Befand er sich in einem Schwarzen Loch, jenen galaktischen Phänomenen, die
durch eine unvorstellbare Verdichtung von Materie eine solche Gravitation
erzeugten, dass sie sogar Licht zu krümmen vermochten? Unwahrscheinlich. Er
hatte nie davon gehört, dass Schwarze Löcher sich durch Rechteckigkeit und
bequeme Polsterung auszeichneten.
    Er befand sich in einer Welt ohne
Wahrnehmung. Optischer und akustischer Reize beraubt, hatte sich auch sein
Tastsinn verflüchtigt, nachdem er endlos lange – so in etwa sieben bis
dreihundert Tage lang – nichts als eine weiche, glatte Auspolsterung gefühlt
hatte.
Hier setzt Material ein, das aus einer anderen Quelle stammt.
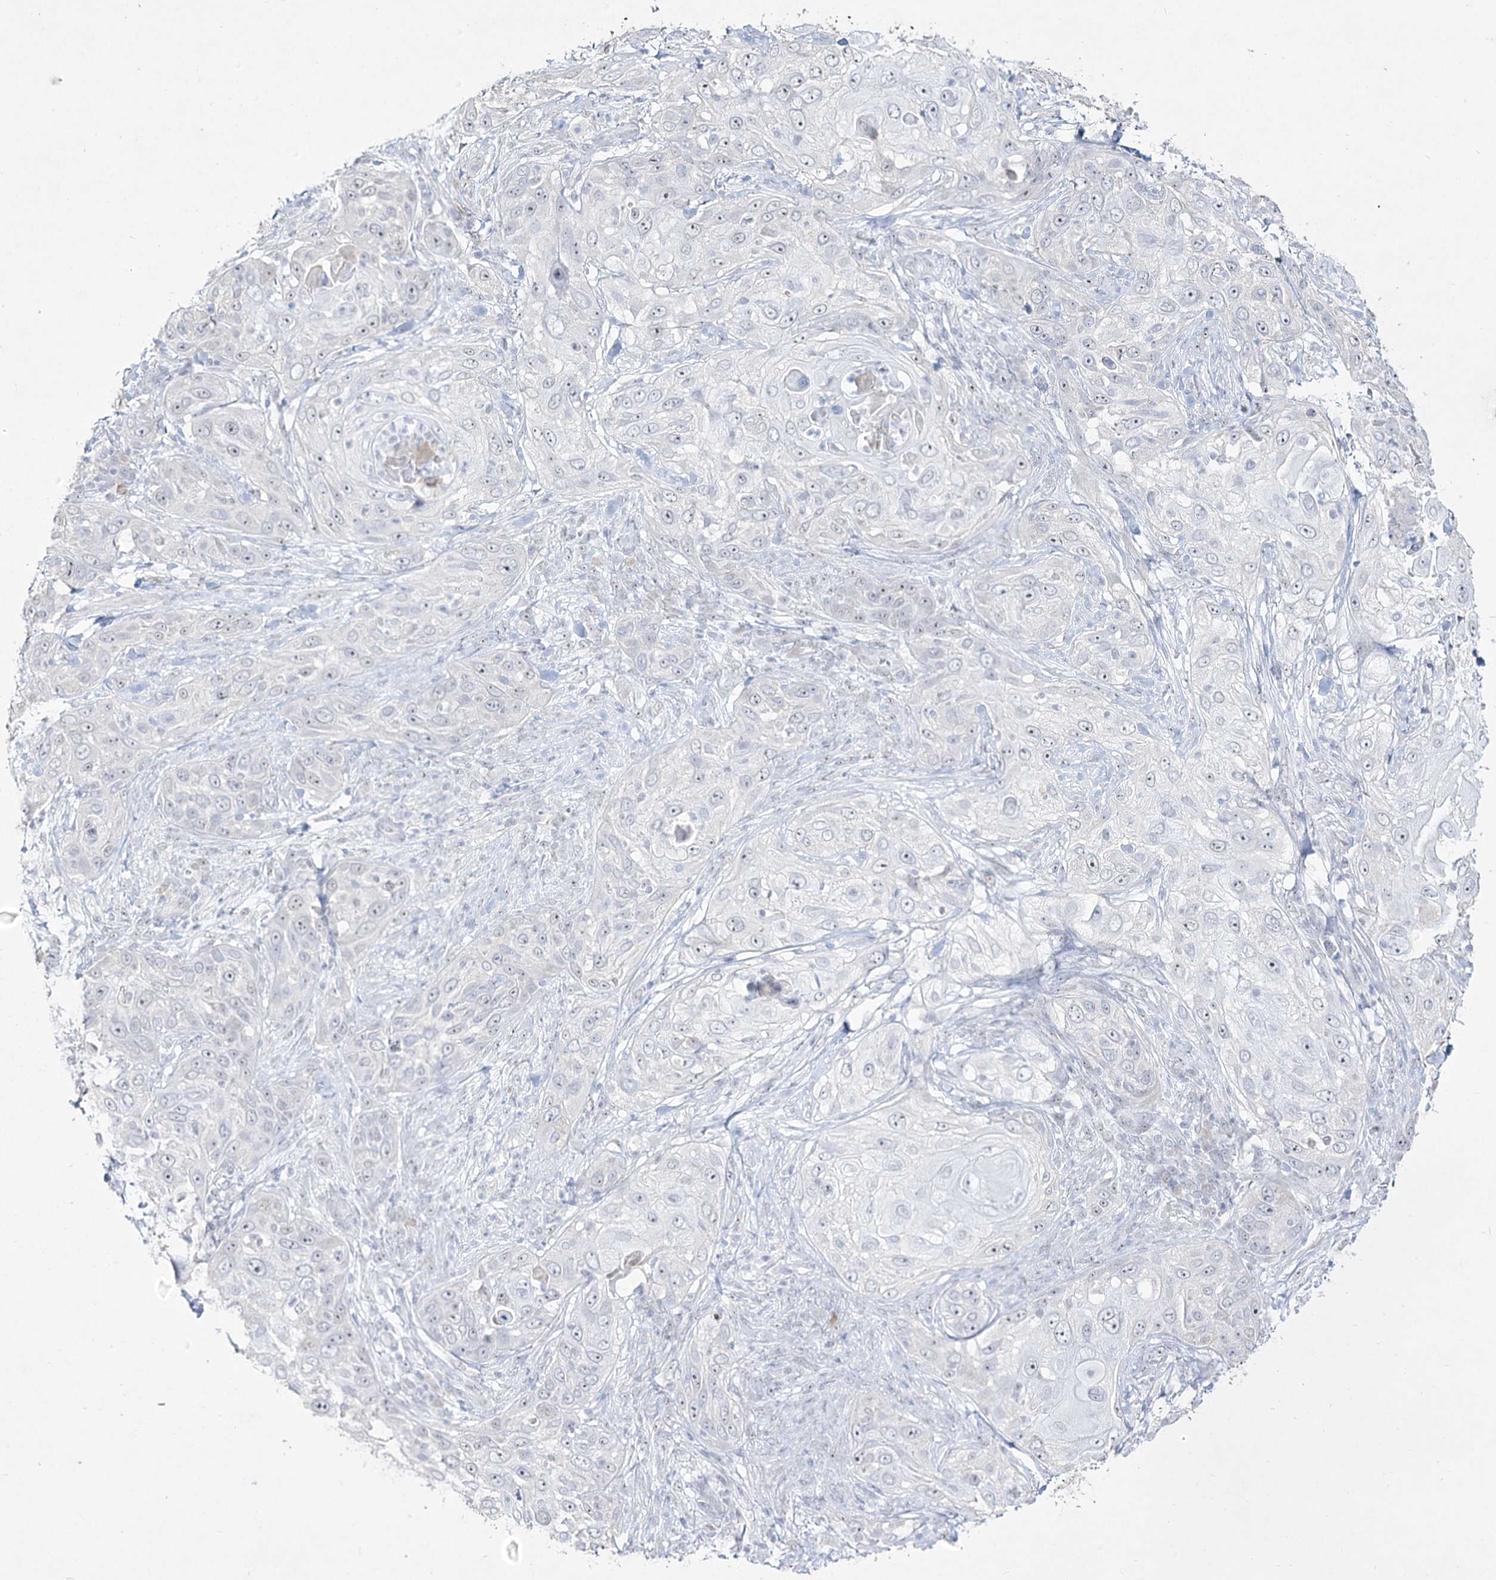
{"staining": {"intensity": "negative", "quantity": "none", "location": "none"}, "tissue": "skin cancer", "cell_type": "Tumor cells", "image_type": "cancer", "snomed": [{"axis": "morphology", "description": "Squamous cell carcinoma, NOS"}, {"axis": "topography", "description": "Skin"}], "caption": "DAB immunohistochemical staining of human skin squamous cell carcinoma demonstrates no significant positivity in tumor cells.", "gene": "DDX50", "patient": {"sex": "female", "age": 44}}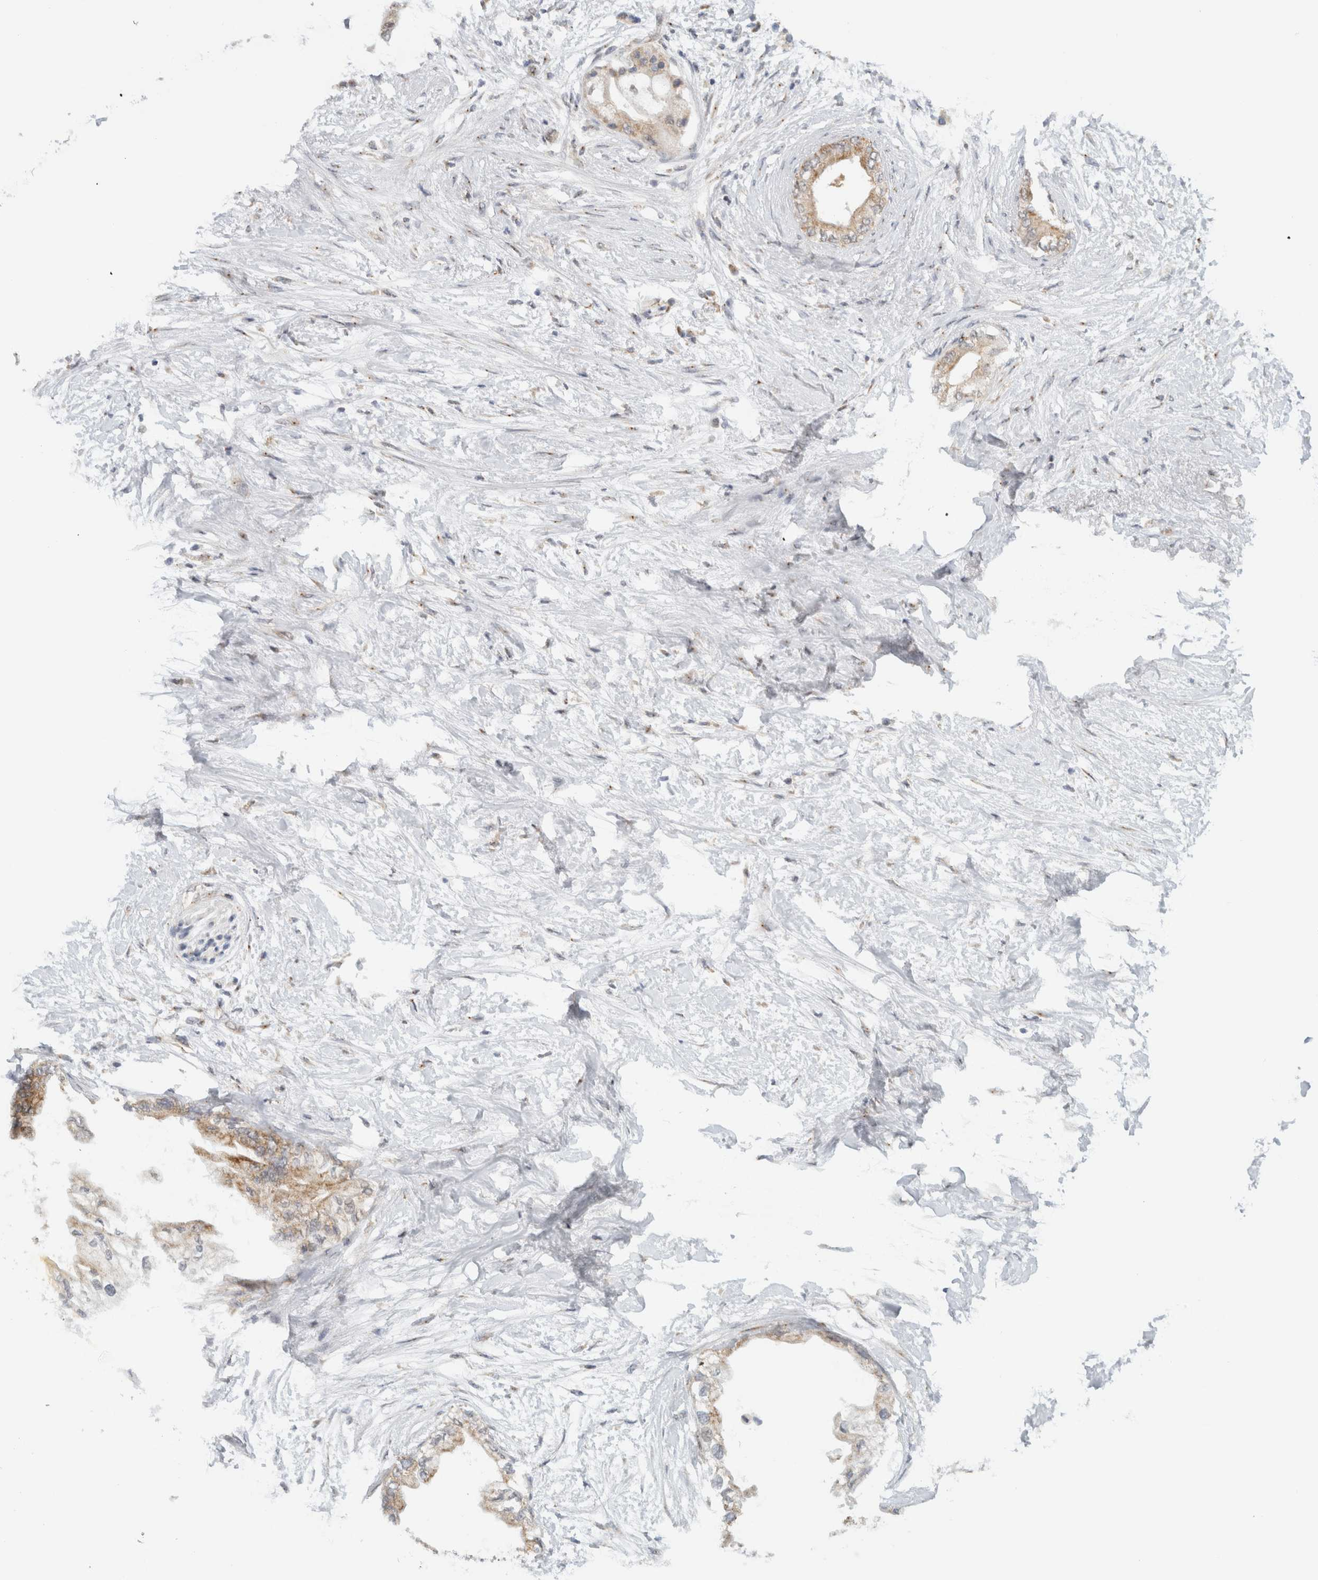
{"staining": {"intensity": "weak", "quantity": ">75%", "location": "cytoplasmic/membranous"}, "tissue": "pancreatic cancer", "cell_type": "Tumor cells", "image_type": "cancer", "snomed": [{"axis": "morphology", "description": "Normal tissue, NOS"}, {"axis": "morphology", "description": "Adenocarcinoma, NOS"}, {"axis": "topography", "description": "Pancreas"}, {"axis": "topography", "description": "Duodenum"}], "caption": "IHC histopathology image of neoplastic tissue: human pancreatic cancer stained using IHC shows low levels of weak protein expression localized specifically in the cytoplasmic/membranous of tumor cells, appearing as a cytoplasmic/membranous brown color.", "gene": "CMC2", "patient": {"sex": "female", "age": 60}}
In einer Art Selbstschutzfunktion hatte sein Gehirn offenbar die
Verarbeitung olfaktorischer Reize eingestellt, denn schließlich befand er sich
inmitten seiner eigenen Exkremente. Der Geschmackssinn war mit dem Geruchssinn
weitestgehend verschwunden, schließlich hatte der Mensch nur Rezeptoren für
bitter, sauer, süß, salzig und umami, eine Art herzhaft fleischigen Geschmacks.
Alle übrigen Geschmacksempfindungen waren ein Zusammenspiel aus gustatorischen
und olfaktorischen Reizen und letztere nahm er eben nicht mehr wahr. Es störte
ihn allerdings nur geringfügig, nicht zu wissen, wie er schmeckte.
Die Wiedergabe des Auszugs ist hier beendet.